== Segment start ==

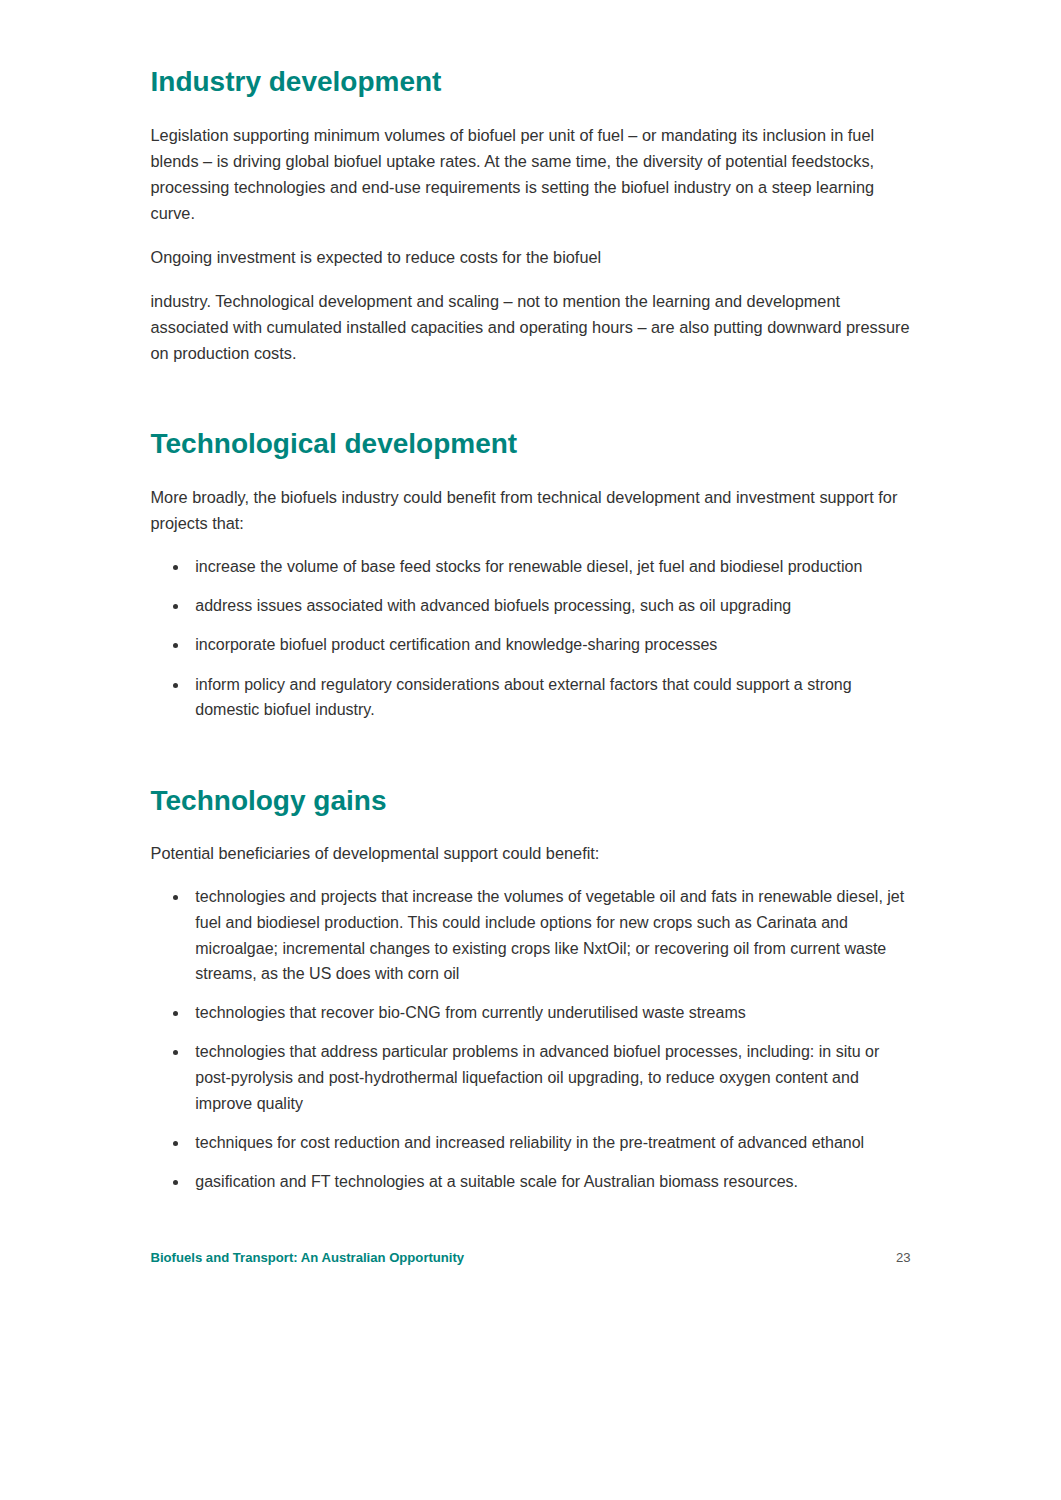Industry development
Legislation supporting minimum volumes of biofuel per unit of fuel – or mandating its inclusion in fuel blends – is driving global biofuel uptake rates. At the same time, the diversity of potential feedstocks, processing technologies and end-use requirements is setting the biofuel industry on a steep learning curve.
Ongoing investment is expected to reduce costs for the biofuel
industry. Technological development and scaling – not to mention the learning and development associated with cumulated installed capacities and operating hours – are also putting downward pressure on production costs.
Technological development
More broadly, the biofuels industry could benefit from technical development and investment support for projects that:
increase the volume of base feed stocks for renewable diesel, jet fuel and biodiesel production
address issues associated with advanced biofuels processing, such as oil upgrading
incorporate biofuel product certification and knowledge-sharing processes
inform policy and regulatory considerations about external factors that could support a strong domestic biofuel industry.
Technology gains
Potential beneficiaries of developmental support could benefit:
technologies and projects that increase the volumes of vegetable oil and fats in renewable diesel, jet fuel and biodiesel production. This could include options for new crops such as Carinata and microalgae; incremental changes to existing crops like NxtOil; or recovering oil from current waste streams, as the US does with corn oil
technologies that recover bio-CNG from currently underutilised waste streams
technologies that address particular problems in advanced biofuel processes, including: in situ or post-pyrolysis and post-hydrothermal liquefaction oil upgrading, to reduce oxygen content and improve quality
techniques for cost reduction and increased reliability in the pre-treatment of advanced ethanol
gasification and FT technologies at a suitable scale for Australian biomass resources.
Biofuels and Transport: An Australian Opportunity 23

== Segment end ==

• Exercise objective
Each line above should be written out again exactly, without any image.

• Output of the task
Industry development
Legislation supporting minimum volumes of biofuel per unit of fuel – or mandating its inclusion in fuel blends – is driving global biofuel uptake rates. At the same time, the diversity of potential feedstocks, processing technologies and end-use requirements is setting the biofuel industry on a steep learning curve.
Ongoing investment is expected to reduce costs for the biofuel
industry. Technological development and scaling – not to mention the learning and development associated with cumulated installed capacities and operating hours – are also putting downward pressure on production costs.
Technological development
More broadly, the biofuels industry could benefit from technical development and investment support for projects that:
increase the volume of base feed stocks for renewable diesel, jet fuel and biodiesel production
address issues associated with advanced biofuels processing, such as oil upgrading
incorporate biofuel product certification and knowledge-sharing processes
inform policy and regulatory considerations about external factors that could support a strong domestic biofuel industry.
Technology gains
Potential beneficiaries of developmental support could benefit:
technologies and projects that increase the volumes of vegetable oil and fats in renewable diesel, jet fuel and biodiesel production. This could include options for new crops such as Carinata and microalgae; incremental changes to existing crops like NxtOil; or recovering oil from current waste streams, as the US does with corn oil
technologies that recover bio-CNG from currently underutilised waste streams
technologies that address particular problems in advanced biofuel processes, including: in situ or post-pyrolysis and post-hydrothermal liquefaction oil upgrading, to reduce oxygen content and improve quality
techniques for cost reduction and increased reliability in the pre-treatment of advanced ethanol
gasification and FT technologies at a suitable scale for Australian biomass resources.
Biofuels and Transport: An Australian Opportunity 23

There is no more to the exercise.